Lampung Selatan, Djourno.id — Arus kedatangan 4.366 warga negara asing dari 48 negara menuju Lampung untuk menghadiri Tabligh Akbar Internasional Indonesia Berdoa menandai salah satu konsentrasi mobilitas WNA terbesar dalam satu lokasi keagamaan sepanjang 2025. Di balik gegap gempita jamaah yang memadati lahan dua hektare di Kota Baru, terdapat kerja senyap aparat keamanan—terutama Polri—yang memastikan bahwa skala kerumunan internasional ini tidak menimbulkan kerawanan baru.
Ribuan WNA tiba secara bertahap sejak 26–29 November. Mayoritas berasal dari Asia, dengan Malaysia sebagai negara pengirim terbesar. Lonjakan ini memaksa aparat menyesuaikan pola pengawasan secara cepat: dari pendataan identitas, pengecekan legalitas izin tinggal, hingga pembagian jalur mobilitas jamaah asing. Sebagian WNA bahkan ditempatkan sementara di Kantor Gubernur Lampung untuk memudahkan proses verifikasi.
Di lapangan, 1.600 personel gabungan TNI–Polri bekerja dalam dua lapis: pengamanan kerumunan dan pengawasan keimigrasian fungsional. Baintelkam Polri memainkan peran sentral—menjembatani intelijen, logistik, dan monitoring WNA. Dukungan kemanusiaan seperti pembagian air mineral dan roti bukan sekadar layanan; ia menjadi pintu masuk pendekatan persuasif agar pengawasan tidak dianggap intimidatif.
Humas Ponpes Al-Kirom, Firman Alfian, memastikan bahwa koordinasi dengan aparat berjalan mulus.
“Hingga saat ini, situasi pengawasan WNA berjalan aman, tertib, dan kondusif,” ujarnya dalam keterangannya.
Pernyataan ini penting—bukan hanya sebagai klaim normatif—melainkan sebagai indikator bahwa protokol pengawasan orang asing tidak menemukan hambatan signifikan. Dalam sejumlah acara keagamaan internasional sebelumnya, isu ini pernah menjadi titik rawan, mulai dari pelanggaran izin tinggal hingga infiltrasi kelompok yang tidak terdaftar. Namun, gelaran kali ini relatif bersih dari potensi tersebut.
Kehadiran Maulana Saad Kandhlawi, tokoh sentral yang menjadi magnet utama, menambah sensitivitas situasi. Figur global semacam ini biasanya menarik massa dari berbagai negara, dan kerumunan multinasional selalu mengandung variabel risiko tambahan. Polri harus memastikan bahwa interaksi lintas negara di lokasi tidak memunculkan simpul kerawanan—baik dari sisi keamanan, keimigrasian, maupun dinamika kelompok internasional.
Di luar itu, acara ini menjadi laboratorium penting bagi pemetaan pola mobilitas WNA dalam kegiatan keagamaan berskala besar. Polri dapat mengamati bagaimana jaringan jamaah internasional beroperasi, bagaimana kedatangan mereka terorganisir, serta bagaimana mekanisme internal komunitas mereka berinteraksi dengan sistem pengamanan domestik. Informasi semacam ini sering menjadi dasar pembaruan SOP pengawasan orang asing di acara keagamaan, budaya, dan pertemuan publik berskala global.

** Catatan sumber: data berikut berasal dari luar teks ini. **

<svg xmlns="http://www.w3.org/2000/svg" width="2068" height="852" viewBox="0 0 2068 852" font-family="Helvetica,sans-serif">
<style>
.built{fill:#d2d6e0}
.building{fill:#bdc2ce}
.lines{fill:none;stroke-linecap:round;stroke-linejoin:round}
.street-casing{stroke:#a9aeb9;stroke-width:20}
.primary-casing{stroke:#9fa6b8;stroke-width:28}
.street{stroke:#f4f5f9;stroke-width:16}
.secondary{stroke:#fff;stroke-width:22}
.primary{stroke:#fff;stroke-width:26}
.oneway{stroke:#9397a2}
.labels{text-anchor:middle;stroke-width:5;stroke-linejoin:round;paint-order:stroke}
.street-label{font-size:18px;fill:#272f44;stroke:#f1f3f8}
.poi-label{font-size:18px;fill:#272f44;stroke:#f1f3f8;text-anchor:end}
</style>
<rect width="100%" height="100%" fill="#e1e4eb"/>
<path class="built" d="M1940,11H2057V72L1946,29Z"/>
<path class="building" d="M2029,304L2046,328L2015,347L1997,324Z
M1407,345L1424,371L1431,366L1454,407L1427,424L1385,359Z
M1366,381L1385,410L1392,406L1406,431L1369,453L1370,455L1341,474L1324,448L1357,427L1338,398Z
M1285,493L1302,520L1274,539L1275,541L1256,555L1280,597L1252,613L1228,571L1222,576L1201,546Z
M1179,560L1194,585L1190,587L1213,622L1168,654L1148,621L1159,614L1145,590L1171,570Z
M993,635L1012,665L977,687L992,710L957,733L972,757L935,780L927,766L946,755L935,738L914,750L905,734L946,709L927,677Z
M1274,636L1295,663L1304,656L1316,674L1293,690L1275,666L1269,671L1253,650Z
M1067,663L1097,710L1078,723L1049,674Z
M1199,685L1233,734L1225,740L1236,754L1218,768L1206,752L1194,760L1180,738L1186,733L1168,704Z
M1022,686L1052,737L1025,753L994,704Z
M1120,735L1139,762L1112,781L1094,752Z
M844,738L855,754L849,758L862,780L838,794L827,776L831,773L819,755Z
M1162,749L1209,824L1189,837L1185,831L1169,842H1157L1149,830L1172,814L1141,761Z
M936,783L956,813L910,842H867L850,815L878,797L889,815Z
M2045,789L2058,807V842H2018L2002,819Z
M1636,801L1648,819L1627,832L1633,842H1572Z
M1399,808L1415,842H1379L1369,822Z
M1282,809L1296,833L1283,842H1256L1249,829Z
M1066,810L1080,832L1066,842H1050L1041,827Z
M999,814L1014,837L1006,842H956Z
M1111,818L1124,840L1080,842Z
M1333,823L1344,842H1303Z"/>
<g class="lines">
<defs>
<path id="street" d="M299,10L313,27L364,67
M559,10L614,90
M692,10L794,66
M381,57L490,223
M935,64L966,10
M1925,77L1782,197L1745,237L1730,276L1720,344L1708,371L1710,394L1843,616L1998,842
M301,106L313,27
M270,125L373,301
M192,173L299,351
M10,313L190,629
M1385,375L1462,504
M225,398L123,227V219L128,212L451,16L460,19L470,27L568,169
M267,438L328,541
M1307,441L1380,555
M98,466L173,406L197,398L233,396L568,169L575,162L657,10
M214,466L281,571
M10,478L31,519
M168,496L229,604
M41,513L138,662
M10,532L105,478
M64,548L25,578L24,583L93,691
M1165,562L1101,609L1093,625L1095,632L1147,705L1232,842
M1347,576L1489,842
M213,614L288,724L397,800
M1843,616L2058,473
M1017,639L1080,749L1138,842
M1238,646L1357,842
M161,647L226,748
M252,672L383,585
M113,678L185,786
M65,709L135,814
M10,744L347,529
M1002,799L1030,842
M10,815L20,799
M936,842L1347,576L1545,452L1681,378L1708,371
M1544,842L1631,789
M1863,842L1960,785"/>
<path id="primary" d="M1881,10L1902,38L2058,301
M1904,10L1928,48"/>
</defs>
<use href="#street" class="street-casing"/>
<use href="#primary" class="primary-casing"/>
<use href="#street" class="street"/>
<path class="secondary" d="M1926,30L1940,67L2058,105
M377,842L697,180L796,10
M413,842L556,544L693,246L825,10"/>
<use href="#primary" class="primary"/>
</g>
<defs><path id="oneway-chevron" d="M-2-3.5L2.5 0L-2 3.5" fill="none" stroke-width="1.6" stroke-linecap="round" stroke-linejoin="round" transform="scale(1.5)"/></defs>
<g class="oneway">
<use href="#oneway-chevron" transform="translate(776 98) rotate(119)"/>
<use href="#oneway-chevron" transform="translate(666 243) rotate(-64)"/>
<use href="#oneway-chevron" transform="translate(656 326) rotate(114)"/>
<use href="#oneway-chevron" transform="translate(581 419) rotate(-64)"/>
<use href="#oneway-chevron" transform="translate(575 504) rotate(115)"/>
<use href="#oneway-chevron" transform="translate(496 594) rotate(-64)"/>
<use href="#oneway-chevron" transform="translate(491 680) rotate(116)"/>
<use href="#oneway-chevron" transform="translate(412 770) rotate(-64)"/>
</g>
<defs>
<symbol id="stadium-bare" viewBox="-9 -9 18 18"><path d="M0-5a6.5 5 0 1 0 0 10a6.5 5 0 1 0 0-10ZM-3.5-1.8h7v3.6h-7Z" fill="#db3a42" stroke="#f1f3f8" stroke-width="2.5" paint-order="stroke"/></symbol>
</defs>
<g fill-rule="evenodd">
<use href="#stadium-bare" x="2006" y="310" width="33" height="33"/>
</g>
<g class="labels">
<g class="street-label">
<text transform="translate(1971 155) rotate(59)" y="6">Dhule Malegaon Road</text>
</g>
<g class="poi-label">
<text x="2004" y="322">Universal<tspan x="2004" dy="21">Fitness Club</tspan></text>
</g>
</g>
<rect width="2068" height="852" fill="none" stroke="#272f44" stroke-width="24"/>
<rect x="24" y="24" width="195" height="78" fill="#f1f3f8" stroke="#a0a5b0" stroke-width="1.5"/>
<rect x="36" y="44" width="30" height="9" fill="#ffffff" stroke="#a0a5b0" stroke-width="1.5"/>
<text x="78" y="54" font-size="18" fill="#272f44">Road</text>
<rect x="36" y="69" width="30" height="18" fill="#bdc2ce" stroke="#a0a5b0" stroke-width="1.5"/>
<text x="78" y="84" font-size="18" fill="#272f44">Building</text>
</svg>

Firman menutup dengan harapan agar Lampung dan Indonesia kembali dipercaya menjadi tuan rumah kegiatan serupa.
“Kami berharap kegiatan ini membawa keberkahan bagi Lampung, Indonesia, dan umat Islam di seluruh dunia, serta dapat kembali dipercaya di masa mendatang,” ujarnya.

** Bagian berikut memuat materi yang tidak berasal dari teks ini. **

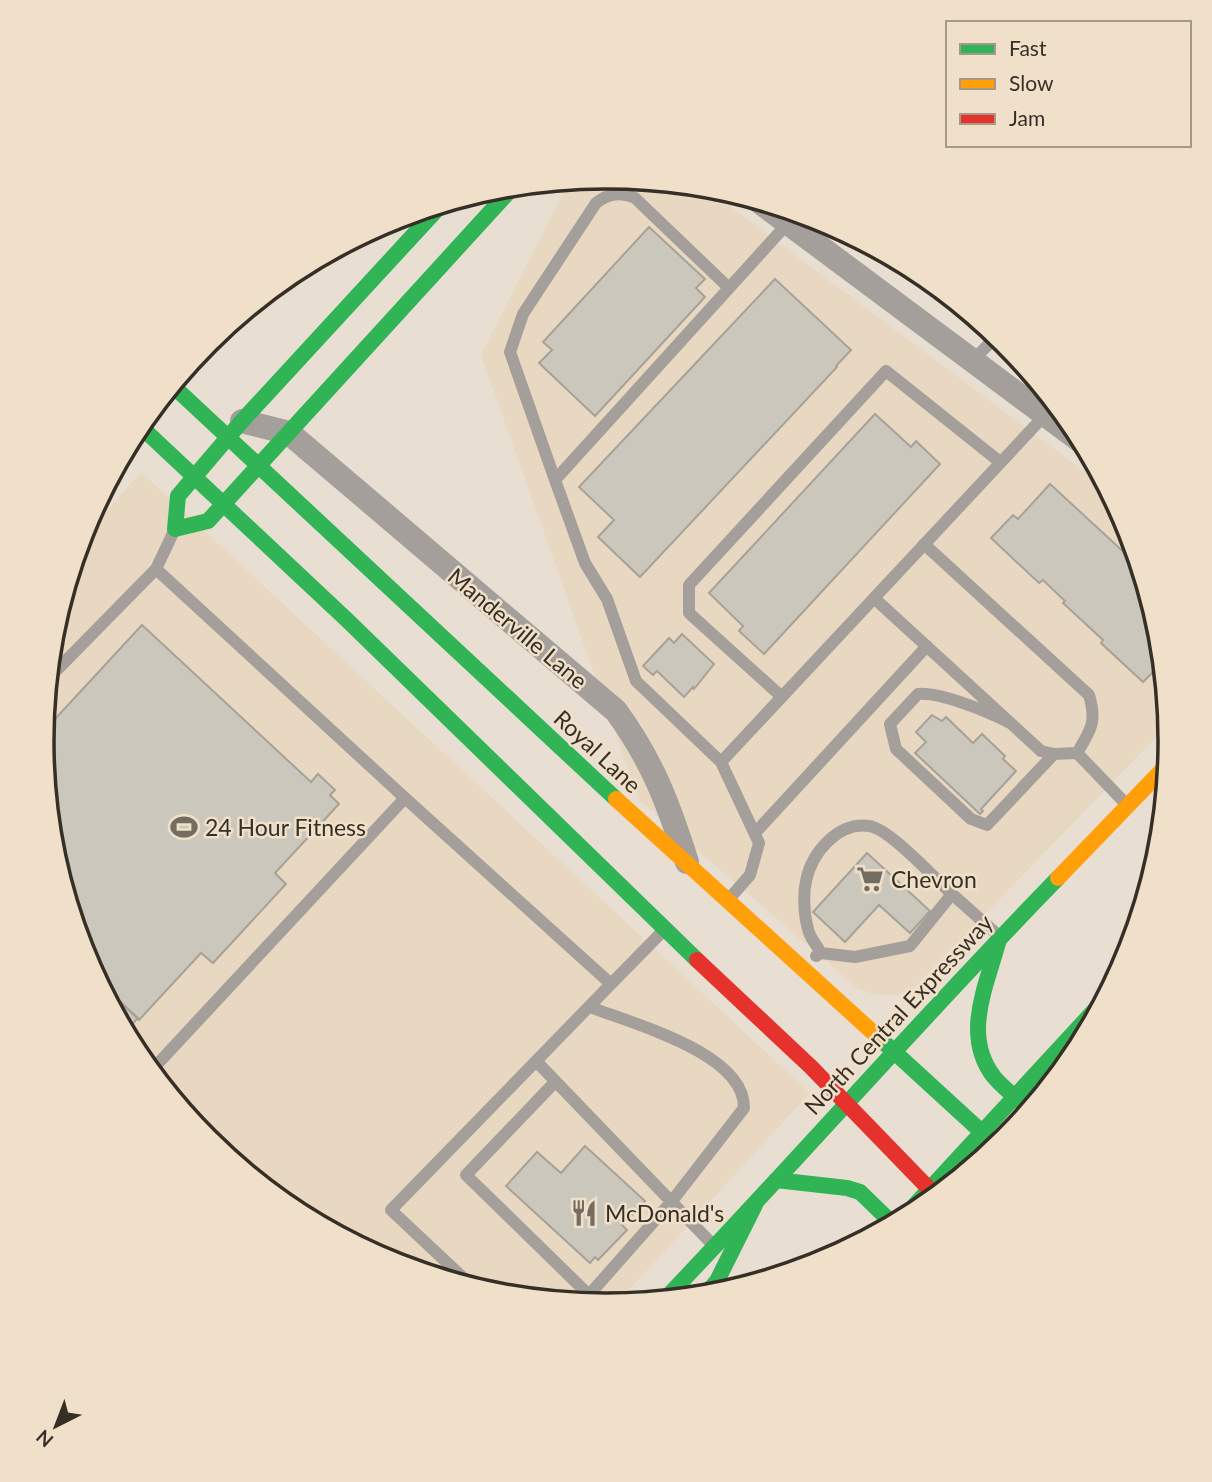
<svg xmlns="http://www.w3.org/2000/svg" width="1212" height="1482" font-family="Lato,sans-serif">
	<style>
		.built { fill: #e8d8c2 }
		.building { fill: #ccc7bd; stroke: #a7a297; stroke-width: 2 }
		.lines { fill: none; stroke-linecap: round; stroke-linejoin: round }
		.lane { stroke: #a59f9b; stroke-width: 12 }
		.street { stroke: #a59f9b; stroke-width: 24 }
		.fast { stroke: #30b455; stroke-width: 16 }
		.slow { stroke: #ff9f0a; stroke-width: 16 }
		.jam { stroke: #e5322d; stroke-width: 16 }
		.tram { stroke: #a7a29b; stroke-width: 2 }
		.labels { text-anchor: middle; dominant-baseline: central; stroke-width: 5; stroke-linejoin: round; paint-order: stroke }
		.street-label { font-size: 23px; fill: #362f26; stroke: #f1e0c9 }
		.poi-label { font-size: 23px; fill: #362f26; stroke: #f1e0c9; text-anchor: start }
		.rim { fill: none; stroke: #362f26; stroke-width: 3.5 }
	</style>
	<rect width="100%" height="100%" fill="#e8dfd2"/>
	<!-- built -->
	<path class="built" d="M606 177 704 187 1108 489 1127 526 1159 631 1168 725 913 989 896 995H875L857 988 639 800 481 355 569 181Z
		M141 472 810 1093 616 1304 606 1305 496 1294 390 1262 292 1210 207 1140 137 1054 85 956 53 851 42 741 53 631 81 539Z"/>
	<!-- building -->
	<path class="building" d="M649 227 705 279 696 288 705 297 595 416 539 363 552 350 543 342Z
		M775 279 851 350 836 366 837 367 640 577 598 537 614 520 579 487Z
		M875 414 911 447 916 441 940 464 764 654 739 631 743 626 709 593Z
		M1050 484 1140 567 1159 631 1163 667 1159 672 1156 669 1143 682 1101 643 1103 640 1063 603 1065 601 1043 580 1039 583 991 538 1013 515 1018 519Z
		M142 625 311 782 318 774 335 790 330 795 339 804 275 873 286 884 213 963 201 953 139 1020 98 981 85 956 53 851 42 741 43 732Z
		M682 634 714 664 694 689 693 687 684 697 657 671 653 675 643 666 669 638 674 643Z
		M932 715 942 721 946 717 973 743 982 734 1005 756 1003 759 1016 771 981 809 983 811 980 814 915 753 926 742 916 732Z
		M867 853 930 911 910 933 879 905 845 942 813 912Z
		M98 981 138 1018 125 1032Z
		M585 1146 645 1201 622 1225 627 1230 598 1260 595 1257 590 1263 506 1186 537 1152 561 1173Z"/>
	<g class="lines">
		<!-- lane -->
		<path class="lane" d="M729 288 635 198C620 192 609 193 596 203L523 314 510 352 555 480 788 223
			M972 361 997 336
			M555 480 585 563 607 599 636 681 721 762
			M924 544 1089 695C1097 722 1091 730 1077 753L1127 805
			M156 569 405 798
			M874 598 1041 751 1054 754 1077 753
			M48 679 156 569 174 531
			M782 697 689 613V585L886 371 1000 462
			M1010 723C989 712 941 692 918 694L890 724 896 749 971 819 987 825 1054 754
			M755 833 927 646
			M729 899 750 875 759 843 721 762 1045 415
			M821 953C817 945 809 937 808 929 804 915 803 894 806 881 812 852 838 822 869 826 889 828 935 879 952 894
			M816 956 821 953 855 957 910 946 952 894 999 936
			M536 1061 713 1245
			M151 1071 405 798 611 984 662 932
			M555 1082 466 1175 589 1295
			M474 1288 391 1210 611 984
			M579 1302 589 1295 672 1201 744 1108C745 1053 633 1024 590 1007"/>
		<!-- street -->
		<path class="street" d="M757 200 1083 443
			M242 421 289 433 616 711C653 762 668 803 687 862"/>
		<!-- fast -->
		<path class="fast" d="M442 204 242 421 178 496 175 529 208 521 514 186
			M172 385 616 799
			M139 425 346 619 697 960
			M998 943C986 987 962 1036 994 1077 1004 1089 1019 1100 1030 1110
			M878 1037 997 1146
			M776 1180 847 1188 860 1192 893 1224
			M902 1219 1103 1001
			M705 1295 717 1281 755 1205
			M665 1299C798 1160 924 1015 1058 878"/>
		<!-- slow -->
		<path class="slow" d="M616 799 878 1037
			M1058 878 1168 764"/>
		<!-- jam -->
		<path class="jam" d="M697 960 811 1067 936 1196"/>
		<!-- tram -->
		<path class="tram" d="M135 431 223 337 241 314"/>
	</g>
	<!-- icons -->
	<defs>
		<symbol id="stadium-bare" viewBox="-9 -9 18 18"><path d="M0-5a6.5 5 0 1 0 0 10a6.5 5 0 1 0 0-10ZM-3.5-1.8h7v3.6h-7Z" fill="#746d62" stroke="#f1e0c9" stroke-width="2.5" paint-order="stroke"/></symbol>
		<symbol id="supermarket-bare" viewBox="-9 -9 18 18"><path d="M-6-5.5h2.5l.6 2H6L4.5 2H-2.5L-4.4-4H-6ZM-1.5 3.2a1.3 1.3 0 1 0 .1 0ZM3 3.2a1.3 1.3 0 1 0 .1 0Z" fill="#746d62" stroke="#f1e0c9" stroke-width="2.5" paint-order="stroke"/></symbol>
		<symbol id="restaurant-bare" viewBox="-9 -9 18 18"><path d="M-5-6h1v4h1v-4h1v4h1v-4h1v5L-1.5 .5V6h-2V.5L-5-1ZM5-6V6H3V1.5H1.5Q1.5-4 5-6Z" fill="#746d62" stroke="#f1e0c9" stroke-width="2.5" paint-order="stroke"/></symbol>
	</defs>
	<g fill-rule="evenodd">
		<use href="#stadium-bare" x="165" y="808" width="38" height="38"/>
		<use href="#supermarket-bare" x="851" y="860" width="38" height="38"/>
		<use href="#restaurant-bare" x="565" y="1194" width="38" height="38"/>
	</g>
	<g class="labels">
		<!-- street labels -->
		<g class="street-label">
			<text transform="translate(518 628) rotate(40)">Manderville Lane</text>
			<text transform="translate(598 751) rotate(43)">Royal Lane</text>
			<text transform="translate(898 1014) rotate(-47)">North Central Expressway</text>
		</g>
		<!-- poi labels -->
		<g class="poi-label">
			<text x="205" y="827">24 Hour Fitness</text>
			<text x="891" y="879">Chevron</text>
			<text x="605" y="1213">McDonald's</text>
		</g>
	</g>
	<!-- crop -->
	<path d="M0 0H1212V1482H0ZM54 741a552 552 0 1 1 1104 0a552 552 0 1 1-1104 0Z" fill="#f1e0c9" fill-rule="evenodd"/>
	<path class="rim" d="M54 741a552 552 0 1 1 1104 0a552 552 0 1 1-1104 0Z"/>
	<!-- legend -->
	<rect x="946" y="21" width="245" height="126" fill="#f1e0c9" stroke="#a69988" stroke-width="2"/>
	<rect x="960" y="44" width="35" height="10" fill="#30b455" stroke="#a69988" stroke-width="2"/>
	<text x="1009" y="56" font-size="21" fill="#362f26">Fast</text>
	<rect x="960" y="79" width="35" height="10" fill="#ff9f0a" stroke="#a69988" stroke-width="2"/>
	<text x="1009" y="91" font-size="21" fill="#362f26">Slow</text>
	<rect x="960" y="114" width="35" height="10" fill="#e5322d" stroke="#a69988" stroke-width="2"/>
	<text x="1009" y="126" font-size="21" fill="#362f26">Jam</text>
	<!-- north arrow -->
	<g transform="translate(56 1426) rotate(222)" stroke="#f1e0c9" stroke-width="5" paint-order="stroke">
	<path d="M0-5L12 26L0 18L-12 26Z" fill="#362f26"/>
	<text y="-10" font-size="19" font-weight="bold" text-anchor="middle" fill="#362f26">N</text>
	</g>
</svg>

Namun di balik harapan itu, ada catatan lain: gelaran ini memperlihatkan bahwa Indonesia tidak hanya mampu mengelola kerumunan besar, tetapi juga mulai matang dalam pengawasan WNA dengan pendekatan humanis, terukur, dan responsif. Sebuah sinyal bahwa sistem keamanan nasional semakin siap menghadapi dinamika pergerakan lintas negara yang kian kompleks.